→ Instructions to follow
Pull each line holding "Figure" out of the entries below.
╭─ Entries supplied
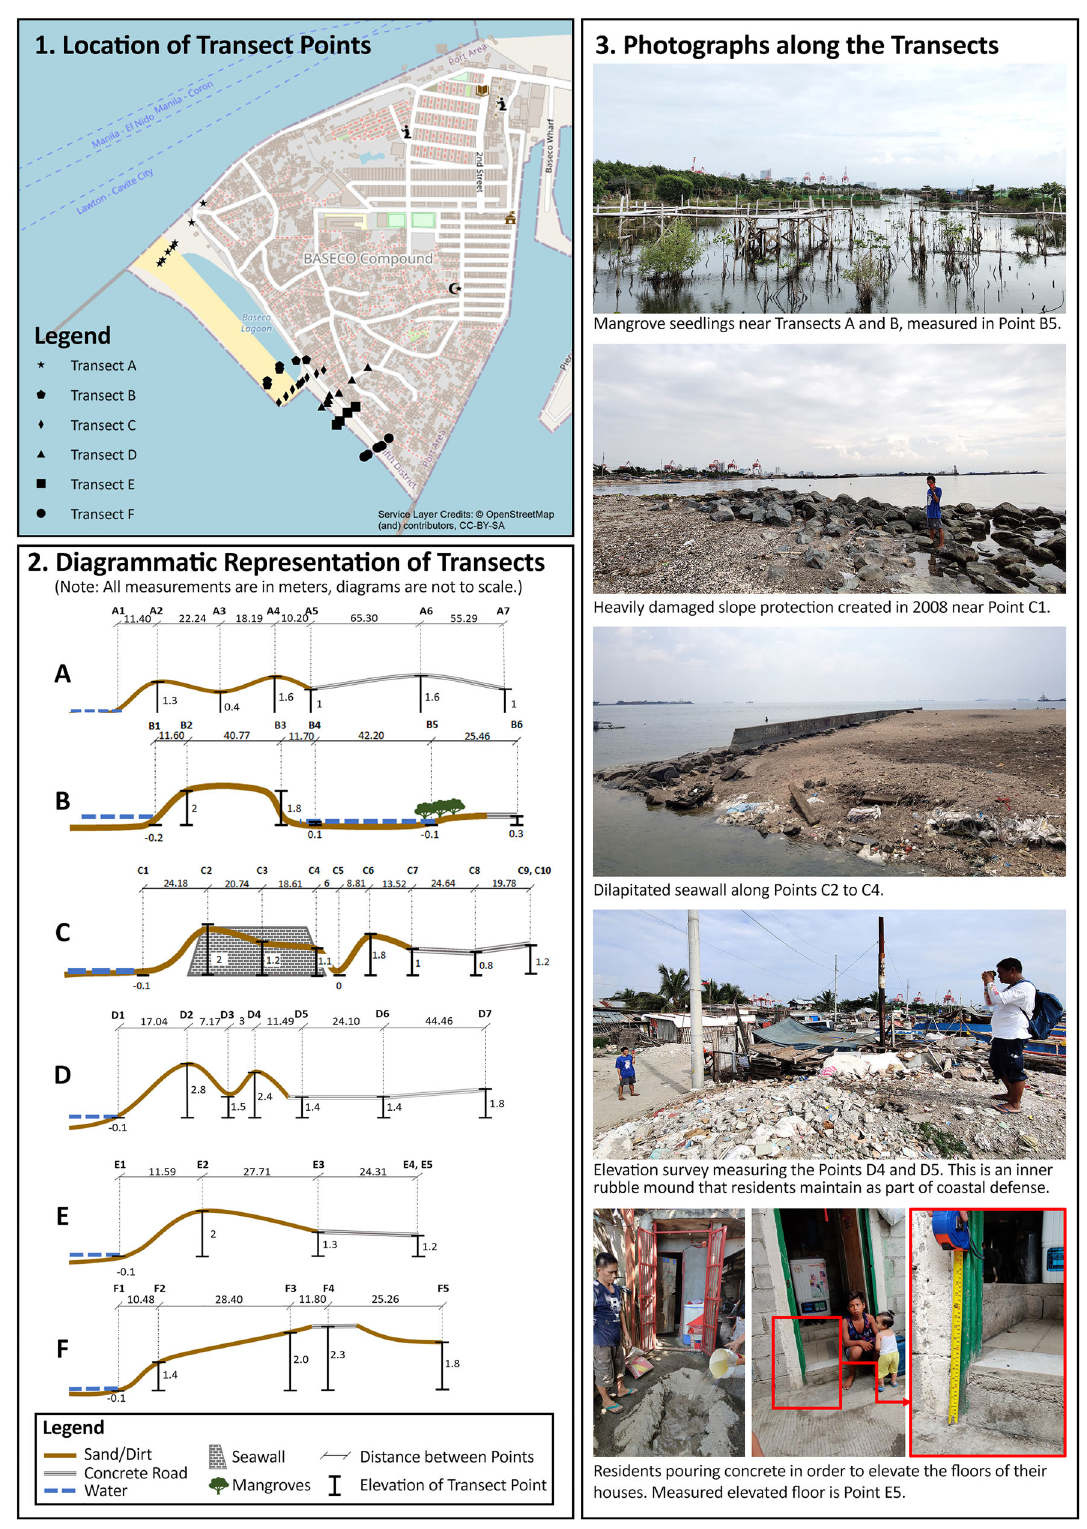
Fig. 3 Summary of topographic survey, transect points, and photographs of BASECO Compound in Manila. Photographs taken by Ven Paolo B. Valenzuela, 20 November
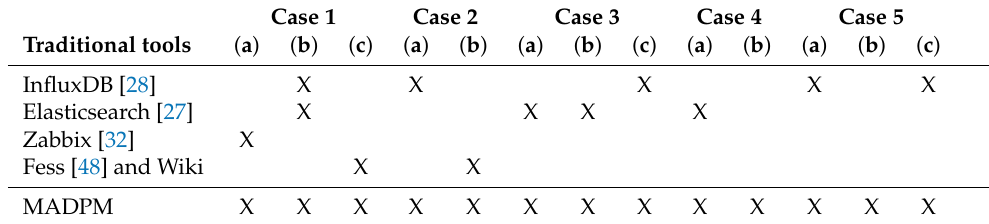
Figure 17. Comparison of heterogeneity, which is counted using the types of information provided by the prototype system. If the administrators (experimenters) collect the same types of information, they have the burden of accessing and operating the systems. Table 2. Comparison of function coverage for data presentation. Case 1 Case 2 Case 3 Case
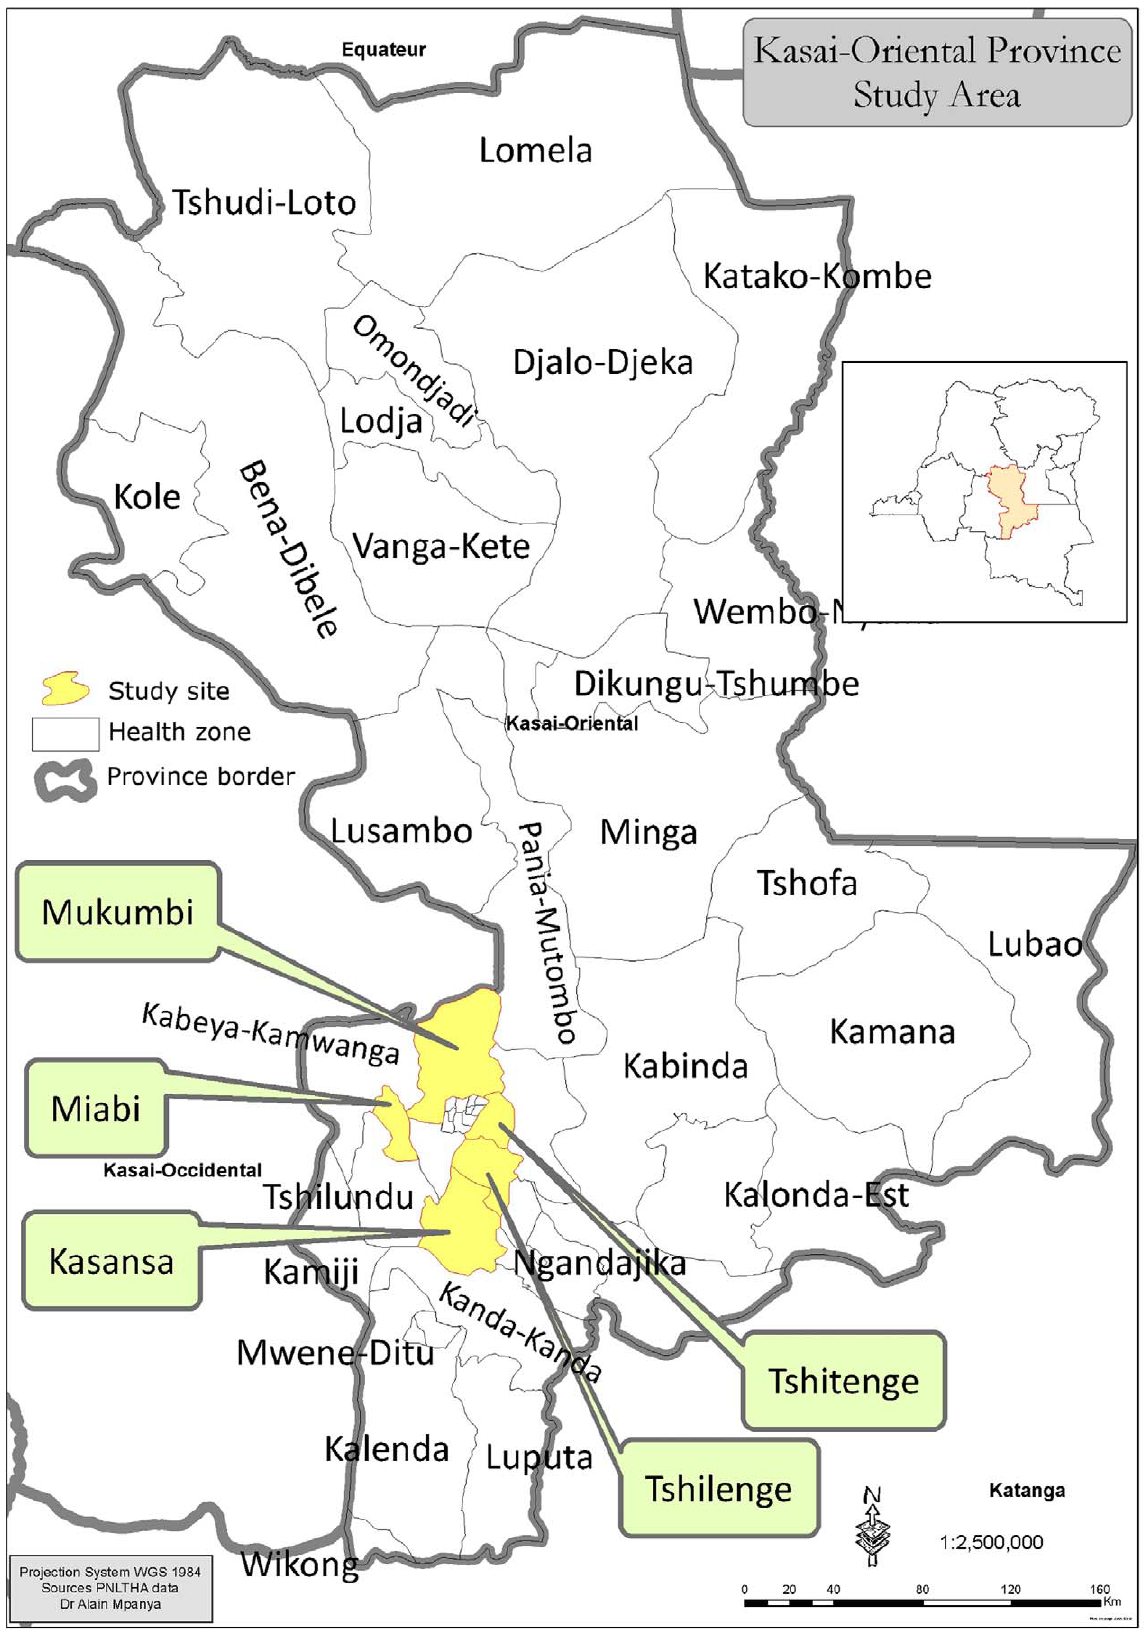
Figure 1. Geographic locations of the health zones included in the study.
╰─
╭─ Entries supplied
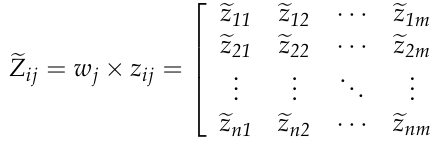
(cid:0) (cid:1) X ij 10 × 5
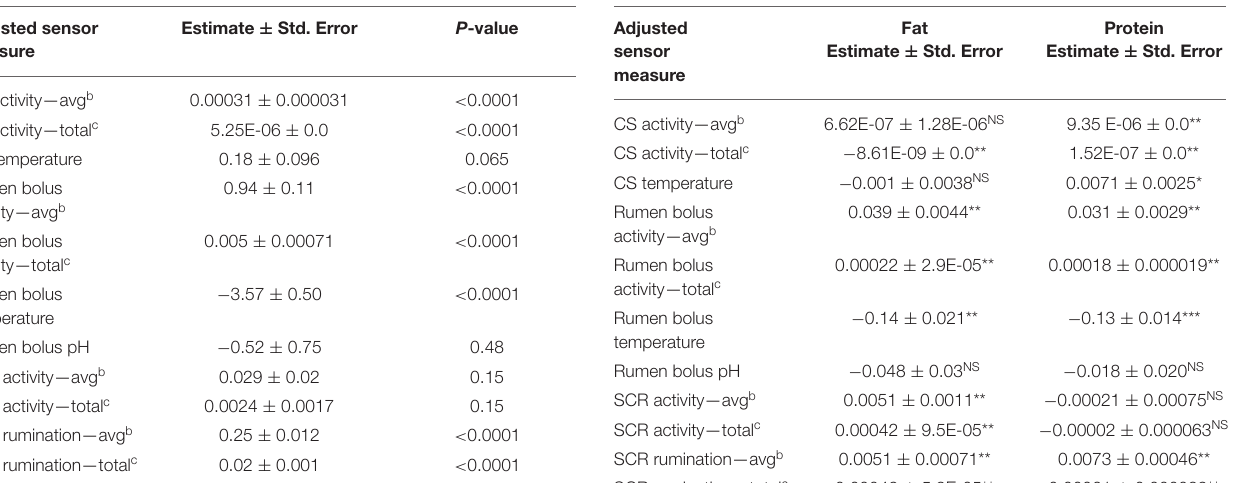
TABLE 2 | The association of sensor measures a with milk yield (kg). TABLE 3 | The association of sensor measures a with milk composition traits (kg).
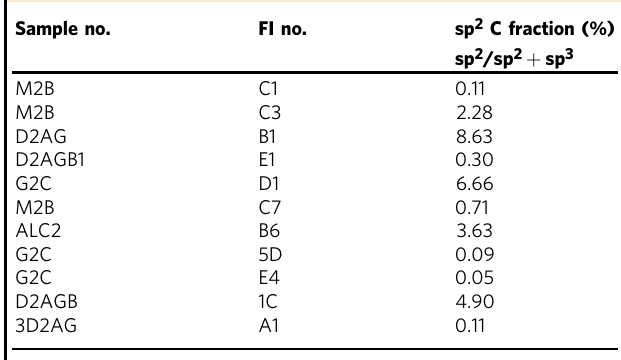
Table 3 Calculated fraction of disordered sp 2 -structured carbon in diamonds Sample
╰─
╭─ Entries supplied
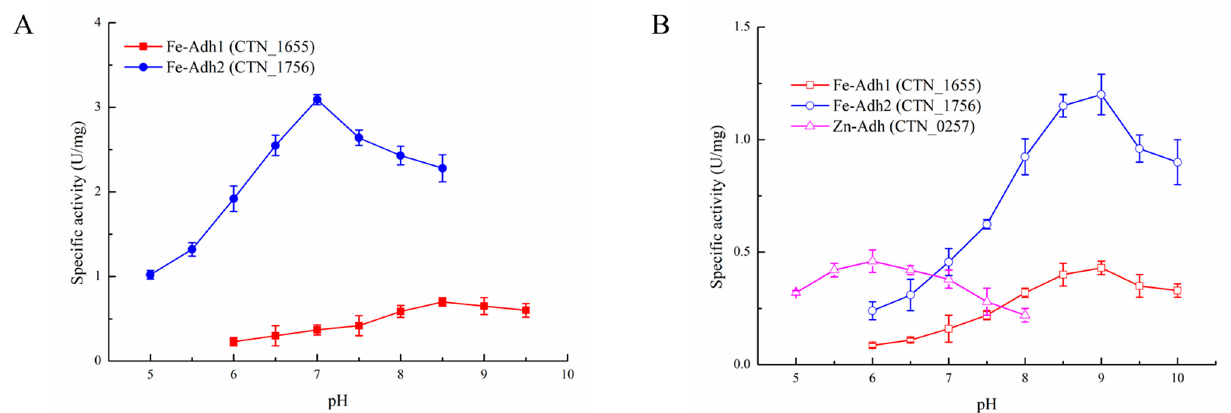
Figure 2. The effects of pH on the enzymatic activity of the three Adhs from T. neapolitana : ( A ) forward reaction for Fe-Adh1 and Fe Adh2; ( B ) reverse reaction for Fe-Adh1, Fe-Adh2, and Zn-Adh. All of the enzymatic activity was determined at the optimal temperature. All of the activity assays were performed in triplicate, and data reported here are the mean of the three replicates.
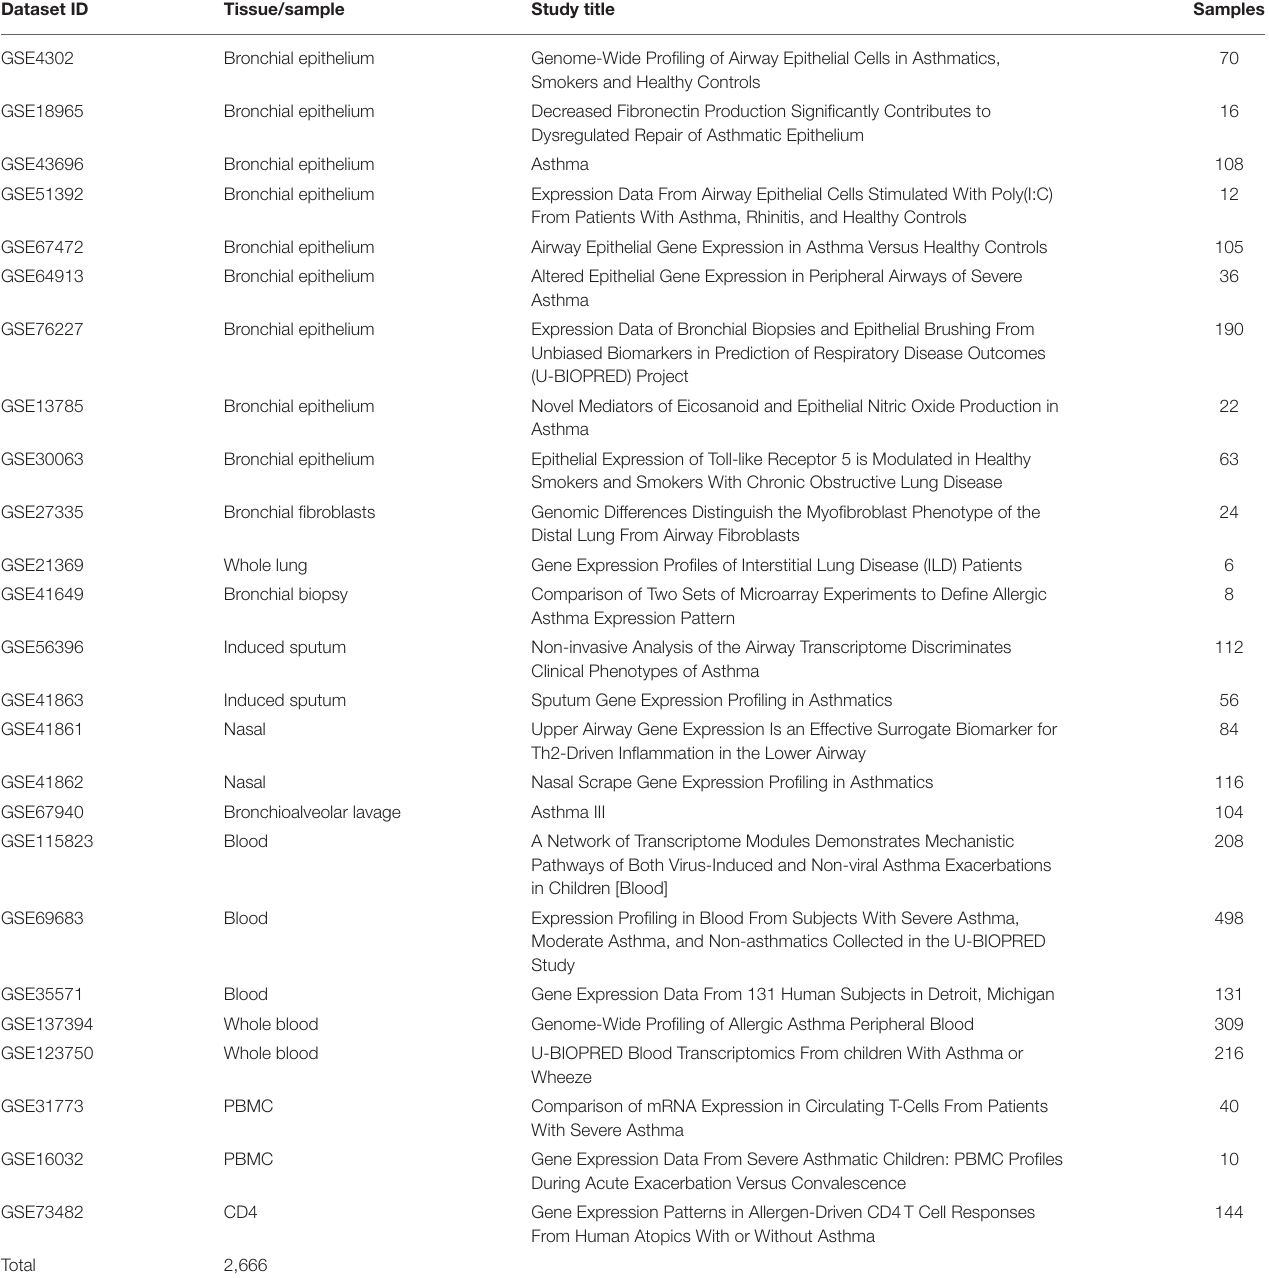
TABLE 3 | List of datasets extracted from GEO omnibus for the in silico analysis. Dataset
╰─
→ Reply to the exercise
Figure 17. Comparison of heterogeneity, which is counted using the types of information provided by the prototype system. If the administrators (experimenters) collect the same types of information, they have the burden of accessing and operating the systems. Table 2. Comparison of function coverage for data presentation. Case 1 Case 2 Case 3 Case
Figure 1. Geographic locations of the health zones included in the study.
Figure 2. The effects of pH on the enzymatic activity of the three Adhs from T. neapolitana : ( A ) forward reaction for Fe-Adh1 and Fe Adh2; ( B ) reverse reaction for Fe-Adh1, Fe-Adh2, and Zn-Adh. All of the enzymatic activity was determined at the optimal temperature. All of the activity assays were performed in triplicate, and data reported here are the mean of the three replicates.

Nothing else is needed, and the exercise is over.